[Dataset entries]

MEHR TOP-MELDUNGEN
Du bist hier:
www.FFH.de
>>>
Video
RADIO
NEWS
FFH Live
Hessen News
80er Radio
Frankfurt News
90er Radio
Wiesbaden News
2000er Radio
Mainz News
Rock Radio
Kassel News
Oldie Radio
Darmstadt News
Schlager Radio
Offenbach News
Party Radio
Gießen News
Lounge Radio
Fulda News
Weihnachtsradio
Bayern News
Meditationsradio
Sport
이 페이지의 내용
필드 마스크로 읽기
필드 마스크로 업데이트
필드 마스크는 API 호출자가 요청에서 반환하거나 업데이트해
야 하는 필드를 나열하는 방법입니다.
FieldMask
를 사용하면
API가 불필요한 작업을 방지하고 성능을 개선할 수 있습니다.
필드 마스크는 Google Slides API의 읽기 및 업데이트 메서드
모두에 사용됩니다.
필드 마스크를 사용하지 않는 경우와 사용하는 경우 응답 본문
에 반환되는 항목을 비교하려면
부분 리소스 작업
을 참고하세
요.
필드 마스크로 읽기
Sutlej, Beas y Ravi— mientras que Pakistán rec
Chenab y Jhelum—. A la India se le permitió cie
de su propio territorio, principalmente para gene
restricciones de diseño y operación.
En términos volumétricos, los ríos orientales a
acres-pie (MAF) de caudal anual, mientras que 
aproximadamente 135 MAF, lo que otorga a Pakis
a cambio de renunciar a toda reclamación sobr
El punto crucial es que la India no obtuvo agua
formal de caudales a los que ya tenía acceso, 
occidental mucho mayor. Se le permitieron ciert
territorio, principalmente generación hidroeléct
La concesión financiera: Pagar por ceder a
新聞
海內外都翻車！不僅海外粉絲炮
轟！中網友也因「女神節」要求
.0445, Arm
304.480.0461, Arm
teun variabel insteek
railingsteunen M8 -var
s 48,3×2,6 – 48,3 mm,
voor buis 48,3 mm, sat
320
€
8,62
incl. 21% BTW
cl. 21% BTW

---

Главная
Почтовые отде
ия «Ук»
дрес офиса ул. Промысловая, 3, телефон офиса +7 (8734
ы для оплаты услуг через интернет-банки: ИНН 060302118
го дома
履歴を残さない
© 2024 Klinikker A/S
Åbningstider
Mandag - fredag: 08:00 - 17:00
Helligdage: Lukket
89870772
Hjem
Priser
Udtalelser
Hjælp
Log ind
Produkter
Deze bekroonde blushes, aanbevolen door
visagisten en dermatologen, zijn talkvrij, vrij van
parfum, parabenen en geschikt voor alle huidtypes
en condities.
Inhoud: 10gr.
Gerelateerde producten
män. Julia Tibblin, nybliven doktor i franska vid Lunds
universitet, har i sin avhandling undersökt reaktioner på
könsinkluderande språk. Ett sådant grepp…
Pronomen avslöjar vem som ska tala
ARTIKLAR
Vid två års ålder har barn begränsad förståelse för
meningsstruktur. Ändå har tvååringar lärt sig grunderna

...

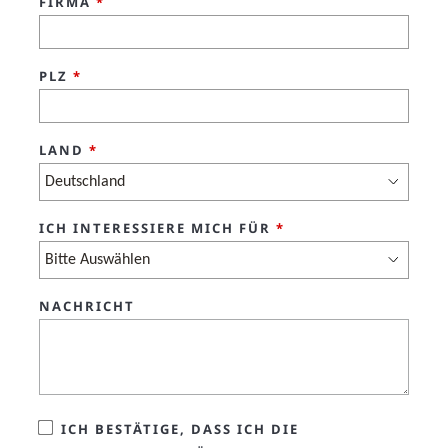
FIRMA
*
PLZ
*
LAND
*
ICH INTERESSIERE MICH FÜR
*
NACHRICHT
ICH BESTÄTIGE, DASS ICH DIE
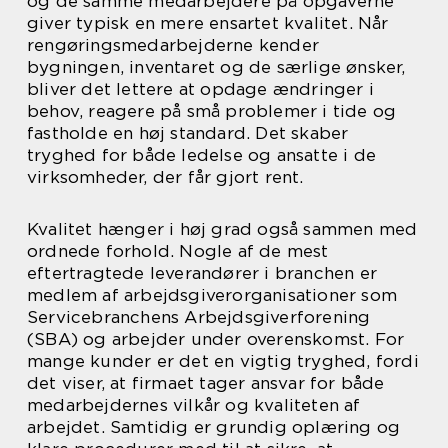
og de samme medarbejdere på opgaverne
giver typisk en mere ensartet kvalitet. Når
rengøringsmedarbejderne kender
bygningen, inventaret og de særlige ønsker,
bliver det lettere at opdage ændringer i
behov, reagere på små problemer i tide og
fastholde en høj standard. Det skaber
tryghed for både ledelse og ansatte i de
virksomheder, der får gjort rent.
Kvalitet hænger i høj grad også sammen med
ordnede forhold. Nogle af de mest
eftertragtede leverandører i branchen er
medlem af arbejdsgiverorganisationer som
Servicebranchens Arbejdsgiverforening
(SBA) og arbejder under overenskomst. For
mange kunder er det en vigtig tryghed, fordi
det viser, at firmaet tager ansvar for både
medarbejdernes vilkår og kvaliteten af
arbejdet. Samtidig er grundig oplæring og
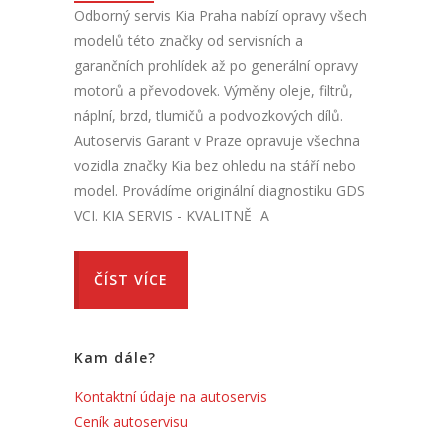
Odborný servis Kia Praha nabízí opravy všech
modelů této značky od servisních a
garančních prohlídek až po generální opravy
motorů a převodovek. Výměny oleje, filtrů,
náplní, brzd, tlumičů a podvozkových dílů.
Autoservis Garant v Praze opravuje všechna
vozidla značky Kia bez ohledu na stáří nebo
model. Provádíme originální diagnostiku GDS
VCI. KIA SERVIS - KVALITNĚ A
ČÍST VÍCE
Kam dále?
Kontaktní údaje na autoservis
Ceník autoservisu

Required work: What you return must be an exact retyping of the lines above starting at the line with "MEHR TOP-MELDUNGEN" and ending at the line with "Gießen News", and nothing besides.

Problem solution:
MEHR TOP-MELDUNGEN
Du bist hier:
www.FFH.de
>>>
Video
RADIO
NEWS
FFH Live
Hessen News
80er Radio
Frankfurt News
90er Radio
Wiesbaden News
2000er Radio
Mainz News
Rock Radio
Kassel News
Oldie Radio
Darmstadt News
Schlager Radio
Offenbach News
Party Radio
Gießen News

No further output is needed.